Tuesday, March 4, 2014

Digital Rhetoric

My first website
I am a geek.  In 1998 the professor of my American Women Writers course announced that our final course project could be submitted in a creative format and flippantly gave the suggestion of creating a web page.  My ears perked up.  A web page?  How hard could that be?  So I signed up for a free Geocities account and sat down to learn HTML programming code. What can I say?  I enjoy a puzzle, and that’s exactly what designing my first website was for me - a puzzle.  I researched other sites, looked at the placement of text and images, learned the code to add in backgrounds, lists, and most importantly to add in hyperlinks, and hit publish.  It likely took me three or four times as long as my fellow graduate students, many of whom put together traditional literary analysis essays or lesson plans, to complete both the design and the writing that went along with my project, but I can now point to that moment as the start of something significant.  As I worked on that first site, I not only wrote and revised a traditional essay, utilizing what some might think of as the more traditional rhetoric and composition skills, but I also had to reflect on how my medium affected my message.  Taking into consideration who my anticipated reader was and how that reader would engage with my website, I made revisions to the images that I used, the introductory message, the organization of my pages and ideas.  I was forced to think critically about my audience and about my purpose.  And in making those considerations about the digital components, I also went back and revised my composition while keeping in mind my audience and purpose.  My medium informed my message.

Bringing digital writing into our classrooms opens up new opportunities for students to write and engage with authentic readers.  As teachers we can guide our students to think critically about the choices made by the authors of digital texts.  We can address a variety of learning styles through the use of digital texts, meeting the needs of verbal, visual, and aural learners. Through careful selection of digital mentor texts by teachers, students use digital models to help them craft and produce writing for real audiences in ways that engage readers outside the walls of the classroom.  Digital writing extends our learning about rhetorical choices. Technology opens up a world of writing possibilities.
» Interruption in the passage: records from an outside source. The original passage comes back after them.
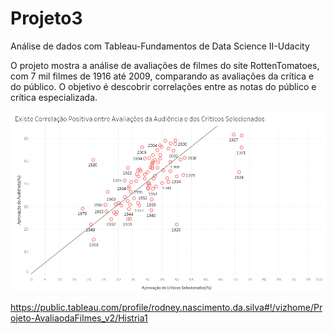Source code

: # Projeto3
Análise de dados com Tableau-Fundamentos de Data Science II-Udacity

O projeto mostra a análise de avaliações de filmes do site RottenTomatoes, com 7 mil filmes de 1916 até 2009,
comparando as avaliações da crítica e do público. O objetivo é descobrir correlações entre as notas do público e 
crítica especializada.

![fig](https://github.com/rodfloripa/Projeto3/blob/master/correlacao.png)

https://public.tableau.com/profile/rodney.nascimento.da.silva#!/vizhome/Projeto-AvaliaodaFilmes_v2/Histria1

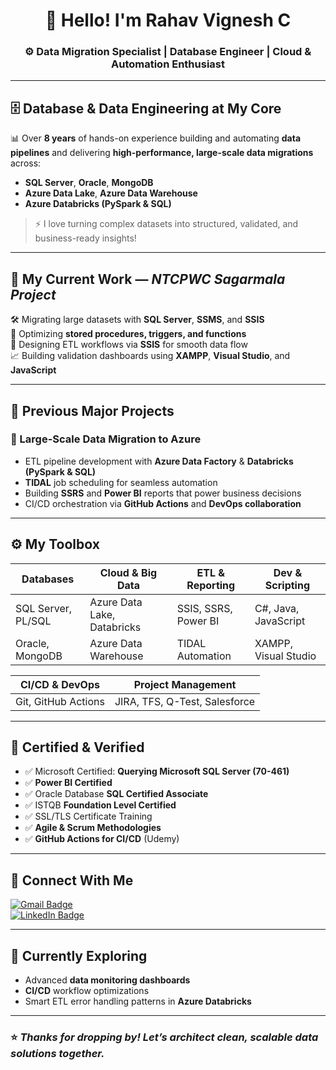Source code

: <h1 align="center">👋 Hello! I'm Rahav Vignesh C</h1>
<h3 align="center">⚙️ Data Migration Specialist | Database Engineer | Cloud & Automation Enthusiast</h3>

---

## 🗄️ Database & Data Engineering at My Core  

📊 Over **8 years** of hands-on experience building and automating **data pipelines** and delivering **high-performance, large-scale data migrations** across:  
- **SQL Server**, **Oracle**, **MongoDB**  
- **Azure Data Lake**, **Azure Data Warehouse**  
- **Azure Databricks (PySpark & SQL)**  

> ⚡ I love turning complex datasets into structured, validated, and business-ready insights!

---

## 🔎 My Current Work — *NTCPWC Sagarmala Project*  
🛠️ Migrating large datasets with **SQL Server**, **SSMS**, and **SSIS**  
📐 Optimizing **stored procedures, triggers, and functions**  
🔄 Designing ETL workflows via **SSIS** for smooth data flow  
📈 Building validation dashboards using **XAMPP**, **Visual Studio**, and **JavaScript**  

---

## 💾 Previous Major Projects  

### 🚢 Large-Scale Data Migration to Azure  
- ETL pipeline development with **Azure Data Factory** & **Databricks (PySpark & SQL)**  
- **TIDAL** job scheduling for seamless automation  
- Building **SSRS** and **Power BI** reports that power business decisions  
- CI/CD orchestration via **GitHub Actions** and **DevOps collaboration**  

---

## ⚙️ My Toolbox  

| Databases            | Cloud & Big Data           | ETL & Reporting        | Dev & Scripting         |
|----------------------|----------------------------|------------------------|-------------------------|
| SQL Server, PL/SQL  | Azure Data Lake, Databricks| SSIS, SSRS, Power BI   | C#, Java, JavaScript   |
| Oracle, MongoDB     | Azure Data Warehouse       | TIDAL Automation       | XAMPP, Visual Studio   |  

| CI/CD & DevOps       | Project Management        |
|----------------------|---------------------------|
| Git, GitHub Actions  | JIRA, TFS, Q-Test, Salesforce |

---

## 📜 Certified & Verified  

- ✅ Microsoft Certified: **Querying Microsoft SQL Server (70-461)**  
- ✅ **Power BI Certified**  
- ✅ Oracle Database **SQL Certified Associate**  
- ✅ ISTQB **Foundation Level Certified**  
- ✅ SSL/TLS Certificate Training  
- ✅ **Agile & Scrum Methodologies**  
- ✅ **GitHub Actions for CI/CD** (Udemy)  

---

## 📡 Connect With Me  

<a href="mailto:rahavvignesheee@gmail.com">
  <img src="https://img.shields.io/badge/Email-Me-red?style=for-the-badge&logo=gmail&logoColor=white" alt="Gmail Badge"/>
</a>
<br>
<a href="https://www.linkedin.com/in/rahavvignesh/">
  <img src="https://img.shields.io/badge/LinkedIn-Visit-blue?style=for-the-badge&logo=linkedin&logoColor=white" alt="LinkedIn Badge"/>
</a>

---

## 🧩 Currently Exploring  
- Advanced **data monitoring dashboards**  
- **CI/CD** workflow optimizations  
- Smart ETL error handling patterns in **Azure Databricks**  

---

### ⭐ *Thanks for dropping by! Let’s architect clean, scalable data solutions together.*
And our classrooms are filled with technology.  The smartphone in the hoodie pocket of my student sitting in the front row of class has more memory than my first computer. Students are eager to use technology to learn both inside and outside of our classrooms.  Yet, perhaps the most commonly voiced frustration about incorporating technology into instruction is “I don’t have time.” I don’t have time to add in another thing to my already packed curriculum.  I don’t have time to learn Screencast-o-matic, and then teach it to my students.  Technology should not be an addition to what we are already doing to teach rhetoric and composition. Instead, digital tools help us engage students more deeply and critically in their examination and creation of texts.  It is not an addition; it is a refocusing.  As Mary Hocks writes in her article "Understanding Visual Rhetoric in Digital Writing Environments" published over a decade ago in the journal College Composition and Communication, “I believe that teaching digital rhetoric requires profound changes in how all of us think about both writing and pedagogy: Critiquing and producing writing in digital environments actually offers a welcome return to rhetorical principles and an important new pedagogy of writing as design” (632).

Hocks outlines how digital texts, more so than linearly printed texts, offer opportunities for the readers to more readily examine their stance as an audience for the reading.  She states, “Audience stance describes how the work visually gives the readers a sense of agency and possibilities for interactive involvement” (635). We take this for granted in printed texts.  Similarly, the ideas of transparency and hybridity, as shown through her example texts, demonstrate how use of digital texts can call student readers and writers to examine rhetorical choices that are often overlooked or taken for granted in traditional print writing. As such, Hocks asserts that through the critique of digital texts, students are more readily able to examine the rhetorical stance of the author/creator. It is through use of visual rhetoric in addition to more traditional textual critique that students have opportunities to engage more deeply in the critical examination of text production. Using these digital texts as models for their own work, students move from simply being consumers of knowledge to designers of it, and as such engage in those higher-order thinking activities teachers strive to facilitate.

But technology can be daunting for the uninitiated teacher and student.  Yet as Hocks’ essay points out, it’s not really about the tech.  Her focus, like ours as writers and teachers of writing, is on the craft and critical thinking that goes into writing and the production of meaning. Her essay does not delve into how to move images on a website or how to code.  Yet this is often what will shut educators down from attempting to use or create digital texts - the fear of tech.  How do we help those new to reading and creating digital spaces understand that it is not an additional app that we need to learn/teach but a changing set of rhetorical skills?